## Task to complete
Find the word "localparam" in the records and copy every line where it occurs.

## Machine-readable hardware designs
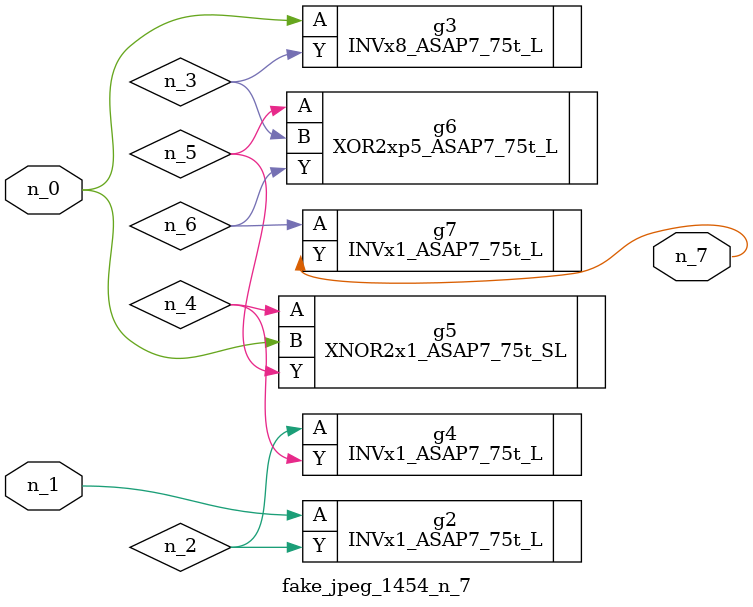
<source format=v>
module fake_jpeg_1454_n_7 (n_0, n_1, n_7);

input n_0;
input n_1;

output n_7;

wire n_2;
wire n_3;
wire n_4;
wire n_6;
wire n_5;

INVx1_ASAP7_75t_L g2 ( 
.A(n_1),
.Y(n_2)
);

INVx8_ASAP7_75t_L g3 ( 
.A(n_0),
.Y(n_3)
);

INVx1_ASAP7_75t_L g4 ( 
.A(n_2),
.Y(n_4)
);

XNOR2x1_ASAP7_75t_SL g5 ( 
.A(n_4),
.B(n_0),
.Y(n_5)
);

XOR2xp5_ASAP7_75t_L g6 ( 
.A(n_5),
.B(n_3),
.Y(n_6)
);

INVx1_ASAP7_75t_L g7 ( 
.A(n_6),
.Y(n_7)
);


endmodule
</source>
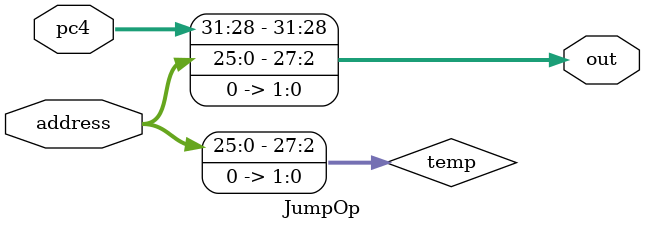
<source format=v>
`timescale 1ns / 1ps


module JumpOp(
  input [31:0] pc4,            
  input [25:0] address,          
  output reg [31:0] out
  );
  reg [27:0] temp;
  
  always @(address or pc4) begin
    temp = address << 2;
    out = {pc4[31:28], temp[27:0]};
  end
endmodule

</source>
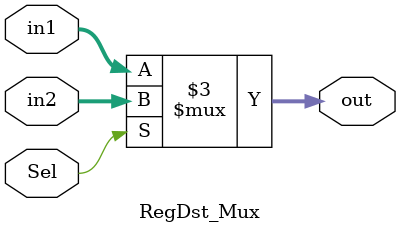
<source format=v>

module RegDst_Mux(in1, in2, out, Sel);
input [4:0] in1,in2;
input Sel;
output reg [4:0] out;

always @(Sel,in1,in2)

begin
if(Sel)
	out <=	in2; 
else
	out <=	in1;
end

endmodule


</source>
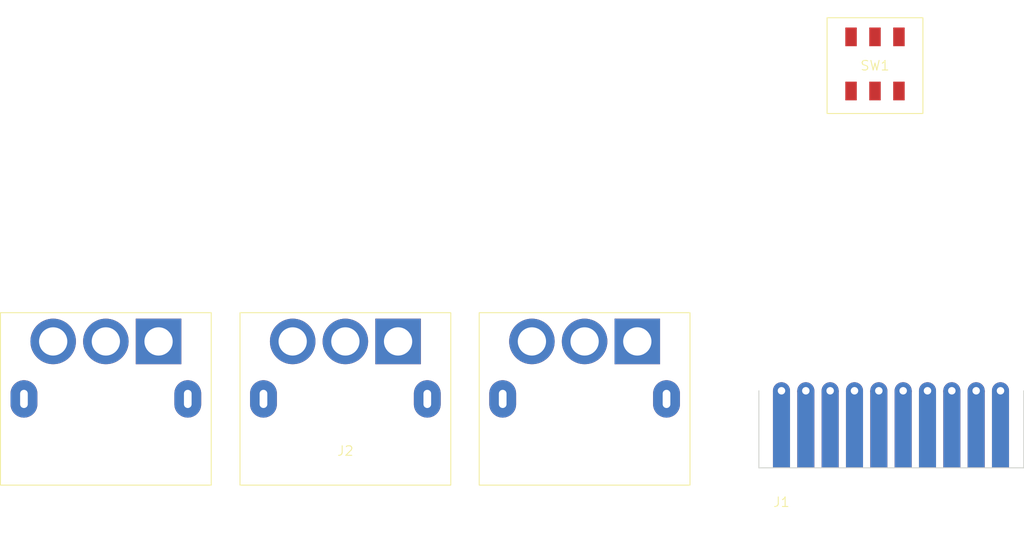
<source format=kicad_pcb>
(kicad_pcb (version 20221018) (generator pcbnew)

  (general
    (thickness 1.6)
  )

  (paper "A4")
  (layers
    (0 "F.Cu" signal)
    (31 "B.Cu" signal)
    (32 "B.Adhes" user "B.Adhesive")
    (33 "F.Adhes" user "F.Adhesive")
    (34 "B.Paste" user)
    (35 "F.Paste" user)
    (36 "B.SilkS" user "B.Silkscreen")
    (37 "F.SilkS" user "F.Silkscreen")
    (38 "B.Mask" user)
    (39 "F.Mask" user)
    (40 "Dwgs.User" user "User.Drawings")
    (41 "Cmts.User" user "User.Comments")
    (42 "Eco1.User" user "User.Eco1")
    (43 "Eco2.User" user "User.Eco2")
    (44 "Edge.Cuts" user)
    (45 "Margin" user)
    (46 "B.CrtYd" user "B.Courtyard")
    (47 "F.CrtYd" user "F.Courtyard")
    (48 "B.Fab" user)
    (49 "F.Fab" user)
    (50 "User.1" user)
    (51 "User.2" user)
    (52 "User.3" user)
    (53 "User.4" user)
    (54 "User.5" user)
    (55 "User.6" user)
    (56 "User.7" user)
    (57 "User.8" user)
    (58 "User.9" user)
  )

  (setup
    (pad_to_mask_clearance 0)
    (pcbplotparams
      (layerselection 0x00010fc_ffffffff)
      (plot_on_all_layers_selection 0x0000000_00000000)
      (disableapertmacros false)
      (usegerberextensions false)
      (usegerberattributes true)
      (usegerberadvancedattributes true)
      (creategerberjobfile true)
      (dashed_line_dash_ratio 12.000000)
      (dashed_line_gap_ratio 3.000000)
      (svgprecision 4)
      (plotframeref false)
      (viasonmask false)
      (mode 1)
      (useauxorigin false)
      (hpglpennumber 1)
      (hpglpenspeed 20)
      (hpglpendiameter 15.000000)
      (dxfpolygonmode true)
      (dxfimperialunits true)
      (dxfusepcbnewfont true)
      (psnegative false)
      (psa4output false)
      (plotreference true)
      (plotvalue true)
      (plotinvisibletext false)
      (sketchpadsonfab false)
      (subtractmaskfromsilk false)
      (outputformat 1)
      (mirror false)
      (drillshape 1)
      (scaleselection 1)
      (outputdirectory "")
    )
  )

  (net 0 "")
  (net 1 "GND1")
  (net 2 "/tx0{slash}sda0")
  (net 3 "/rx0{slash}scl0")
  (net 4 "/tx1{slash}sda1")
  (net 5 "/rx1{slash}scl1")
  (net 6 "/tx2{slash}sda2")
  (net 7 "/rx2{slash}scl2")
  (net 8 "/48v")
  (net 9 "/24v")
  (net 10 "GND2")
  (net 11 "/12v")
  (net 12 "/5v")
  (net 13 "/tx")
  (net 14 "/sda")
  (net 15 "/rx")
  (net 16 "/scl")

  (footprint "2024-backplane:MR60PW-M_X3" (layer "F.Cu") (at 125.1 130.85))

  (footprint "2024-backplane:SW_CUI_DPDT" (layer "F.Cu") (at 180.38 102.06))

  (footprint "2024-backplane:CardEdge_2x10" (layer "F.Cu") (at 170.62 140))

  (gr_line (start 195.9 144.042) (end 168.26 144.042)
    (stroke (width 0.1) (type default)) (layer "Edge.Cuts") (tstamp 50c2f8da-d399-41e3-9af8-febcebd10d12))
  (gr_line (start 195.9 144.042) (end 195.9 136)
    (stroke (width 0.1) (type default)) (layer "Edge.Cuts") (tstamp 52e0a813-0cd0-469d-9fa4-89c70a7202d2))
  (gr_line (start 168.26 144.042) (end 168.26 136)
    (stroke (width 0.1) (type default)) (layer "Edge.Cuts") (tstamp fca92d71-9054-4bed-87bc-e13a6d192105))

)

</source>
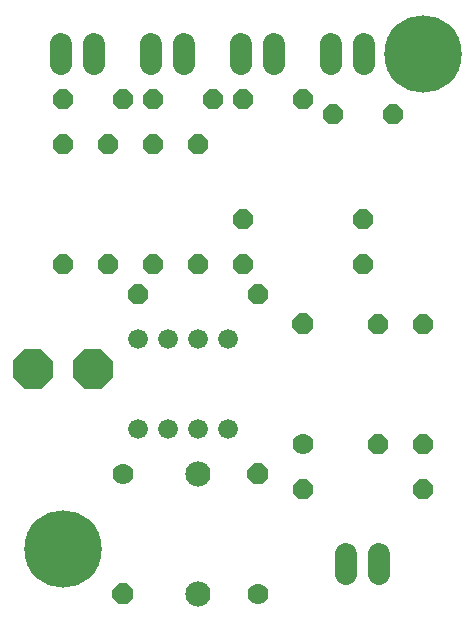
<source format=gbr>
G04 EAGLE Gerber RS-274X export*
G75*
%MOMM*%
%FSLAX34Y34*%
%LPD*%
%INSoldermask Top*%
%IPPOS*%
%AMOC8*
5,1,8,0,0,1.08239X$1,22.5*%
G01*
%ADD10C,1.778000*%
%ADD11P,1.924489X8X112.500000*%
%ADD12P,1.924489X8X292.500000*%
%ADD13P,1.814519X8X22.500000*%
%ADD14C,2.133600*%
%ADD15P,3.629037X8X292.500000*%
%ADD16C,1.676400*%
%ADD17C,1.879600*%
%ADD18P,1.814519X8X112.500000*%
%ADD19P,1.814519X8X292.500000*%
%ADD20P,1.814519X8X202.500000*%
%ADD21C,6.553200*%


D10*
X215900Y25400D03*
D11*
X215900Y127000D03*
D10*
X101600Y127000D03*
D12*
X101600Y25400D03*
D13*
X50800Y444500D03*
X101600Y444500D03*
X127000Y444500D03*
X177800Y444500D03*
X203200Y444500D03*
X254000Y444500D03*
X279400Y431800D03*
X330200Y431800D03*
D10*
X254000Y152400D03*
D11*
X254000Y254000D03*
D14*
X165100Y127000D03*
X165100Y25400D03*
D15*
X25400Y215900D03*
X76200Y215900D03*
D16*
X114300Y165100D03*
X139700Y165100D03*
X139700Y241300D03*
X114300Y241300D03*
X165100Y165100D03*
X190500Y165100D03*
X165100Y241300D03*
X190500Y241300D03*
D17*
X49530Y474218D02*
X49530Y490982D01*
X77470Y490982D02*
X77470Y474218D01*
X125730Y474218D02*
X125730Y490982D01*
X153670Y490982D02*
X153670Y474218D01*
X201930Y474218D02*
X201930Y490982D01*
X229870Y490982D02*
X229870Y474218D01*
X278130Y474218D02*
X278130Y490982D01*
X306070Y490982D02*
X306070Y474218D01*
X290830Y59182D02*
X290830Y42418D01*
X318770Y42418D02*
X318770Y59182D01*
D18*
X317500Y152400D03*
X317500Y254000D03*
X355600Y152400D03*
X355600Y254000D03*
D19*
X50800Y406400D03*
X50800Y304800D03*
X88900Y406400D03*
X88900Y304800D03*
X127000Y406400D03*
X127000Y304800D03*
X165100Y406400D03*
X165100Y304800D03*
D13*
X254000Y114300D03*
X355600Y114300D03*
X203200Y342900D03*
X304800Y342900D03*
D20*
X304800Y304800D03*
X203200Y304800D03*
X215900Y279400D03*
X114300Y279400D03*
D21*
X50800Y63500D03*
X355600Y482600D03*
M02*

</source>
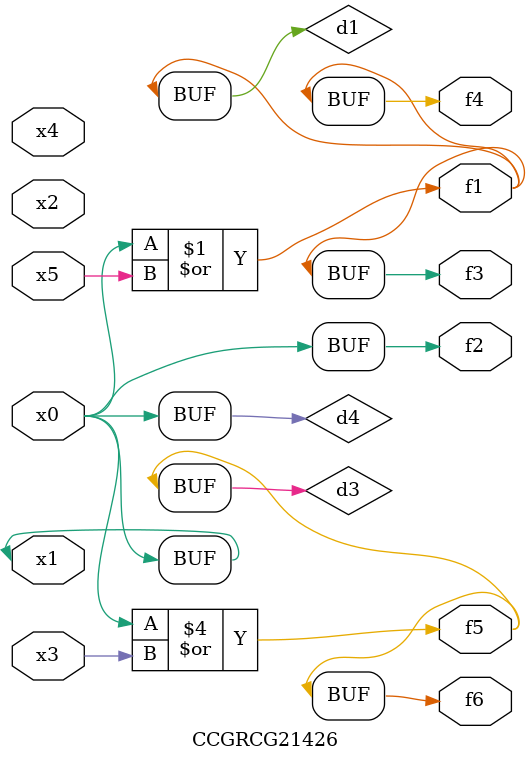
<source format=v>
module CCGRCG21426(
	input x0, x1, x2, x3, x4, x5,
	output f1, f2, f3, f4, f5, f6
);

	wire d1, d2, d3, d4;

	or (d1, x0, x5);
	xnor (d2, x1, x4);
	or (d3, x0, x3);
	buf (d4, x0, x1);
	assign f1 = d1;
	assign f2 = d4;
	assign f3 = d1;
	assign f4 = d1;
	assign f5 = d3;
	assign f6 = d3;
endmodule

</source>
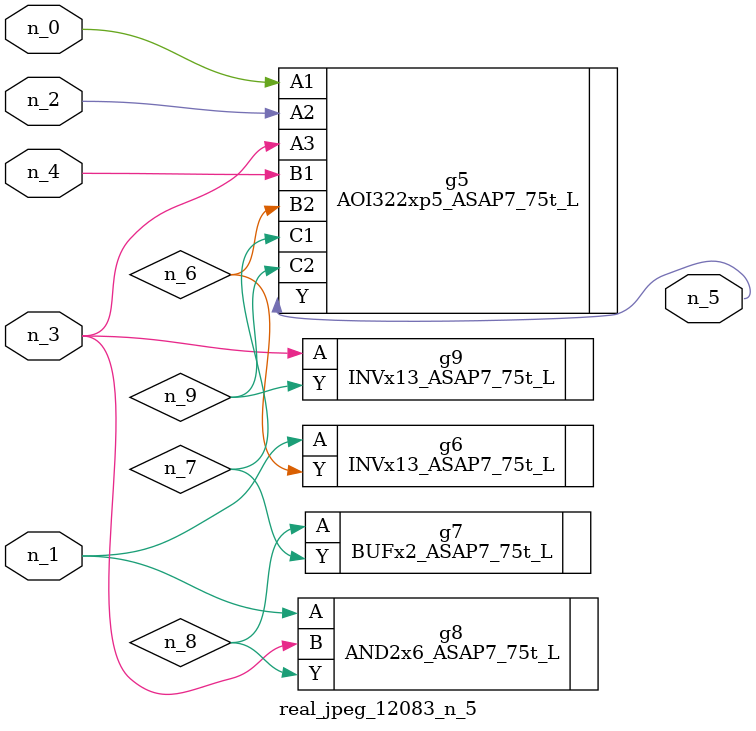
<source format=v>
module real_jpeg_12083_n_5 (n_4, n_0, n_1, n_2, n_3, n_5);

input n_4;
input n_0;
input n_1;
input n_2;
input n_3;

output n_5;

wire n_8;
wire n_6;
wire n_7;
wire n_9;

AOI322xp5_ASAP7_75t_L g5 ( 
.A1(n_0),
.A2(n_2),
.A3(n_3),
.B1(n_4),
.B2(n_6),
.C1(n_7),
.C2(n_9),
.Y(n_5)
);

INVx13_ASAP7_75t_L g6 ( 
.A(n_1),
.Y(n_6)
);

AND2x6_ASAP7_75t_L g8 ( 
.A(n_1),
.B(n_3),
.Y(n_8)
);

INVx13_ASAP7_75t_L g9 ( 
.A(n_3),
.Y(n_9)
);

BUFx2_ASAP7_75t_L g7 ( 
.A(n_8),
.Y(n_7)
);


endmodule
</source>
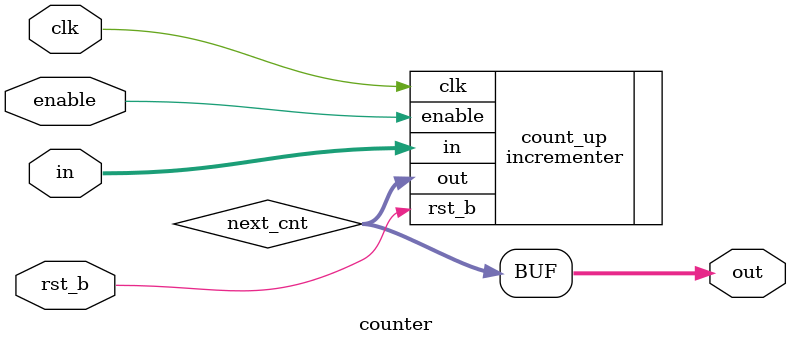
<source format=v>
`timescale 1ns / 1ps

module counter #(
    parameter WIDTH = 2
) (
    input  wire                 clk,
    input  wire                 rst_b,
    input  wire                 enable,
    input  wire [WIDTH - 1 : 0] in,
    output wire [WIDTH - 1 : 0] out
);

    wire [WIDTH - 1 : 0] next_cnt;

    incrementer #(
        .WIDTH(WIDTH)
    ) count_up (
        .clk(clk),
        .rst_b(rst_b),
        .enable(enable),
        .in(in),
        .out(next_cnt)
    );

    assign out = next_cnt;

endmodule

</source>
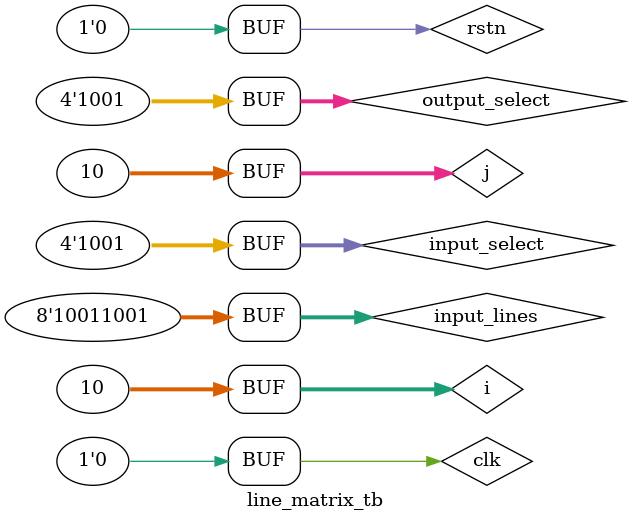
<source format=sv>
`timescale 1 ns/10 ps

module line_matrix_tb;

localparam period=100;

localparam NUM_INPUTS=8;
localparam NUM_OUTPUTS=10;

reg clk;
reg rstn;

wire [NUM_INPUTS-1:0]  input_lines;
wire [NUM_OUTPUTS-1:0] output_lines;

reg [$clog2(NUM_INPUTS+2)-1:0] input_select;
reg [$clog2(NUM_OUTPUTS)-1:0]  output_select;

integer i=0;
integer j=0;

assign input_lines = 'b10011001;

line_matrix #( .NUM_INPUTS(NUM_INPUTS), .NUM_OUTPUTS(NUM_OUTPUTS) )
    uut ( .clk(clk),
          .rstn(rstn),
          .input_lines(input_lines),
          .output_lines(output_lines),
          .input_select(input_select),
          .output_select(output_select));

initial
begin
    rstn = 'b1;
    #(period);
    rstn = 'b0;
    #(period);
    rstn = 'b1;
    #(period);

    for(i=0;i<NUM_OUTPUTS; i++)
    begin
        output_select = i;
        for(j=0; j<NUM_INPUTS+2; j++)
        begin
            input_select=j;
            clk = 'b1;
            #(period);
            clk = 'b0;
            #(period*2);
        end
    end
    rstn = 'b0;
end

endmodule


</source>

## Answer
localparam period=100;
localparam NUM_INPUTS=8;
localparam NUM_OUTPUTS=10;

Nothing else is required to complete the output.